Remove any SNVs whose alleles do not match those observed in the data for the same coordinate.

Using SNVs remaining, summarize overlap with data and append to Results_CheckSNPOverlap/comparison.txt:

Metric	Description
num.classifier	Number of classifiers in model
num.model.snp	Number of SNVs in model
mean.snp.in.classif	Average number of SNVs in a classifier
mean.haplo.in.classif	Average number of haplotypes in a classifier
mean.accuracy	Average accuracy of a classifier
num.model.in.data	Number of SNVs in model and data (excludes ambiguous & mis-matching alleles)
pct.model.in.data	num.model.in.data / num.model.snp
sum.miss.pctl	The number of classifiers each SNV contributes to is converted to percentile as a measure of importance (higher = more important). This is the sum of the percentiles of SNVs not counted in num.model.in.data.

Append list of names of overlapping SNVs in data to Results_CheckSNPOverlap/[Model File Name].extract.IDs.txt.

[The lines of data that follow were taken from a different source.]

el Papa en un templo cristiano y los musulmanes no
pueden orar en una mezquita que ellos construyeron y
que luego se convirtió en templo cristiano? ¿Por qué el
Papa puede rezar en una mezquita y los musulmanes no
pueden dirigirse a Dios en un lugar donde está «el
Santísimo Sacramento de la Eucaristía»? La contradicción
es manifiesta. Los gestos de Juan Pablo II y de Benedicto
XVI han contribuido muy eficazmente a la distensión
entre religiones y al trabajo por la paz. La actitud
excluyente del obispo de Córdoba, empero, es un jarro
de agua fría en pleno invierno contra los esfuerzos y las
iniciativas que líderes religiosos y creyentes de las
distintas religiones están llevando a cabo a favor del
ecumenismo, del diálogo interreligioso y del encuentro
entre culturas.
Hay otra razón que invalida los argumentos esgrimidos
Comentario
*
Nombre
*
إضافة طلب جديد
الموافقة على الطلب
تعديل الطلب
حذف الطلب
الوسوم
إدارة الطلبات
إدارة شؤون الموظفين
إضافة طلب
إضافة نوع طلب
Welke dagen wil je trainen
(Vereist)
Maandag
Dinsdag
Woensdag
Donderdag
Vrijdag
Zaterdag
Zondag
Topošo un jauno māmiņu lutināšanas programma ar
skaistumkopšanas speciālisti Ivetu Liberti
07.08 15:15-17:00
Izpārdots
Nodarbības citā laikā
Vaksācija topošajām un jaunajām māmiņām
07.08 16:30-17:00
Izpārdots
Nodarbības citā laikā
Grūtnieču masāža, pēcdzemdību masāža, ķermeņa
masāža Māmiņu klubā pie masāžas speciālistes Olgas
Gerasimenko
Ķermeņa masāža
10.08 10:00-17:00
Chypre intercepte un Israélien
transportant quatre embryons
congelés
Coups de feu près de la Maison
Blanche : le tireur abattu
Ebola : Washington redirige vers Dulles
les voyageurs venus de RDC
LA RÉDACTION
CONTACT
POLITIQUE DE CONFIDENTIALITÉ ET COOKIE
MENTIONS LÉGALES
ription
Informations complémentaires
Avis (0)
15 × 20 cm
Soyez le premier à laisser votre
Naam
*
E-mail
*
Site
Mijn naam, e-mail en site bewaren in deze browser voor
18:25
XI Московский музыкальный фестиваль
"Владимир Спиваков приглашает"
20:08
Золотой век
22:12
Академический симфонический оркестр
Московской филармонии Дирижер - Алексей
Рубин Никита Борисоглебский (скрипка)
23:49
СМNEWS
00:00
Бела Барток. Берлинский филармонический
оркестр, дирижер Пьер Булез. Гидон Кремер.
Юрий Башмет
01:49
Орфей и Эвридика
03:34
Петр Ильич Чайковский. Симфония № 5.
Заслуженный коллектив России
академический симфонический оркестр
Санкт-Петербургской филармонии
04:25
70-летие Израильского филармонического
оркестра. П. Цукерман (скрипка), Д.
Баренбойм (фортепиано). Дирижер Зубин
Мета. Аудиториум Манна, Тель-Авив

Using the overlap summary in Results_CheckSNPOverlap/comparison.txt, for each ancestry group and locus, select the optimal model by ranking on both mean.accuracy (higher = better rank) and sum.miss.pctl (lower = better rank) and summing these two ranks to get an overall rank. Ties in this overall rank are broken by selecting max pct.model.in.data. Selected models are written to Results_CheckSNPOverlap/SelectedClassifiers.txt.
Parse the ancestry map file into a series of plink --keep files, one for each ancestry group in ProcessedData/.
For each ancestry group and locus, create a subset of the data in ProcessedData/ by restricting to:
- the individuals within the group using the --keep file in ProcessedData/
- the SNVs in the selected model using the --extract file in Results_CheckSNPOverlap/
For each ancestry group and locus, use the relevant data subset in ProcessedData/ and the selected model to impute HLA genotypes to Results_ImputedHLAAlleles/.
Plot the distribution of the probabilities of the "best guess" genotypes (highest probability) by locus across all ancestry groups to Results_ImputedHLAAlleles_Summary/PosteriorProbabilityPlot_allSubjects.pdf and by locus and ancestry group to Results_ImputedHLAAlleles_Summary/PosteriorProbabilityPlot_ByRace.pdf.
Convert the probabilities to binary-expanded additive doses in minimac format:
1. Initialize info file by creating a binary expanded marker for each allele:
  - SNP = [Coord]_[Locus]*[allele] where Coord is the midpoint of the locus
  - Al1 = [allele]
  - Al2 = X
2. Sum the probabilities for each allele over all possible genotypes counting the homozygote genotype twice to obtain an additive dose (i.e. scaled from 0-2 like minimac).
3. Calculate Freq1 (half the mean of the doses), MAF and Rsq to finish the info file (formula for calculating AvgCall is unknown).
4. gzip files in Results_ImputedHLAAlleles_Converted/.